If you merge all the time, you can find yourself in situations where you’d like to rebase but can’t for practical reasons. This isn’t really a weakness in git so much as the fact that rebasing is easier the closer it’s done to the actual commits. Rebasing your own commits a-la git pull --rebase is more or less the same difficulty as merging (most of the time).

However if you go back to rebase a sequence that has a bunch of merge commits in it, git-rebase will not be able to make use of any conflict resolution done in those merges. This is because the individual commits are replayed one by one in temporal order, which means conflicts that were resolved in later merges have to be re-resolved piece by piece.
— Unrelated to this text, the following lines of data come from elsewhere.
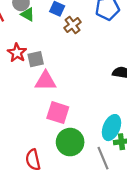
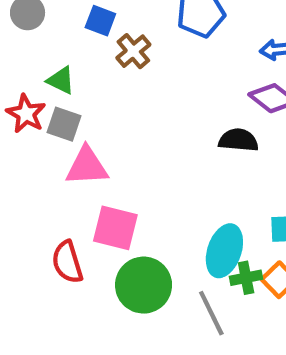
green triangle: (28, 14) -> (61, 80), moved
gray square: (36, 59) -> (64, 124), turned 35
red semicircle: (33, 160) -> (67, 262), moved

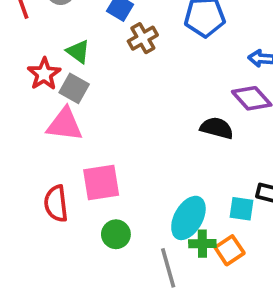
pink triangle: (87, 166) -> (65, 124), moved
pink square: (115, 228) -> (101, 182), turned -33
green circle: (144, 285) -> (116, 234), size x0.6

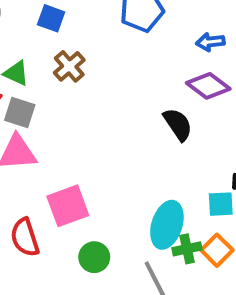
brown cross: (143, 38) -> (69, 66), moved
black semicircle: (217, 128) -> (178, 124), turned 52

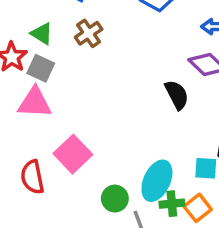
pink square: (68, 206) -> (73, 154), turned -30
green circle: (94, 257) -> (115, 199), moved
Consider rebasing a long-lived topic branch back to master:

On the left you have a topic branch worked on by two people who were regularly merging. On the right you see the master branch which had it’s own line of development going on simultaneously. Now when it comes time to merge this branch down to master, you want to rebase and then delete it. The only problem is that as each commit is replayed, you hit every conflict that originally occurred and was resolved in those merge commits, except now these changes are potentially ancient history, and even if you were one to original do the merge you may not clearly remember the context of each individual commit.
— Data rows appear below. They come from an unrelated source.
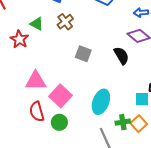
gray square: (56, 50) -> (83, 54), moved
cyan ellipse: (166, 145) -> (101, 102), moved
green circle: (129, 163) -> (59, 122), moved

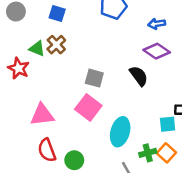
brown cross: (65, 22) -> (56, 45), moved
pink square: (61, 96) -> (88, 107), moved

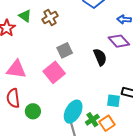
brown cross: (56, 45) -> (50, 18), moved
gray square: (94, 78) -> (65, 50), turned 35
cyan ellipse: (120, 132) -> (73, 112), moved
green cross: (148, 153) -> (92, 120), turned -32

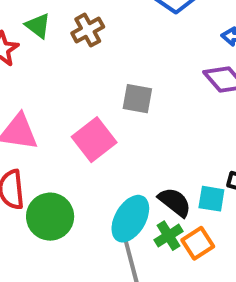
gray square: (65, 50) -> (137, 99), moved, turned 35
black semicircle: (100, 57) -> (175, 202), moved, turned -30
green circle: (33, 111) -> (50, 217), size x1.5

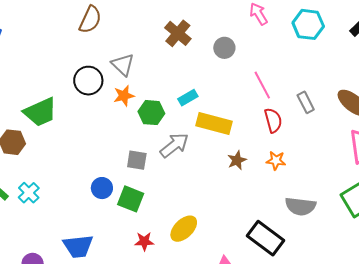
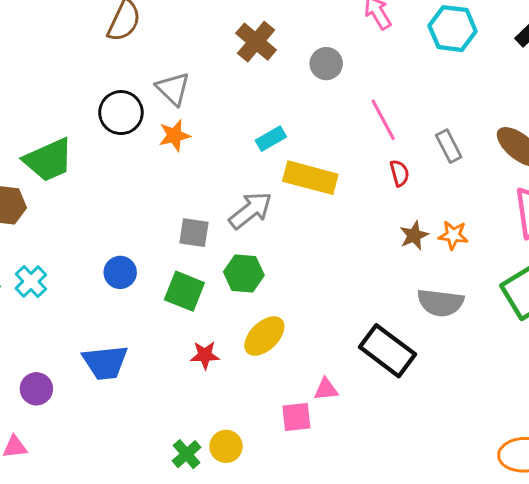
green hexagon: (151, 113) -> (244, 273), moved
red semicircle: (273, 120) -> (399, 173), size x0.7
brown star: (237, 160) -> (414, 235), moved
orange star: (276, 160) -> (453, 235), moved
blue circle: (102, 188) -> (120, 272), moved

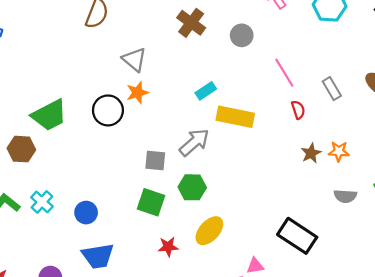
black circle: (121, 113) -> (108, 110), moved
blue circle: (120, 272) -> (86, 213), moved
gray semicircle: (440, 303) -> (345, 196), moved, size x0.7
If the two developers had done git pull --rebase every time, they would have resolved conflicts locally so that the later rebase to master would not have any old conflicts to resolve. In this case the conflicts were gnarly enough that rebasing was not practical. Once that happens then rebasing becomes impossible for any branch containing this sequence.

Of course eventually you expect to merge everything back to master and you get a clean slate, but the point is that little merges require bigger and bigger merges as a topic branch grows. Since you don’t necessarily know the life cycle of a topic branch when you start, keeping history clean is a smart hedge.

Conclusion

It took a couple years of daily git use on private projects but I’ve now come to believe that the benefits of a clean linear history outweigh the benefits of a perfect historical record. git-rebase maintains the commit dates also, so you can infer a good deal about the original history. An original history may give me a clue about what a developer was thinking at the time, but this is not necessarily of greater benefit than knowing in a clear order what changes were applied to the codebase. In the end a more powerful git-bisect is the trump card that puts me firmly in the camp of rebase, at least for private projects.

James Ferguson says…
December 1, 2010 at 8:53AM

Gabe,

You make some interesting points but I’d be interested to hear your take on gitguru’s approach:

http://gitguru.com/2009/02/03/rebase-v-merge-in-git/

Basically, he says rebase when bring in changes from parent branches (and presumably origin), but merge when pushing changes back to parent branches.

Also, it’d really help to understand this whole debate if you could give an example of one of these ‘huge’ commits. Do you mean all the code to resolve merge conflicts?

James

Wade says…
December 26, 2011 at 7:11AM

I agree with James. My strategy is to rebase onto my feature branches, but merge when going from my feature back to a mainline branch. While the history is certainly not as linear, that’s not an issue since I want to see the merge commits so I can know the source for all the new code in my mainline branch.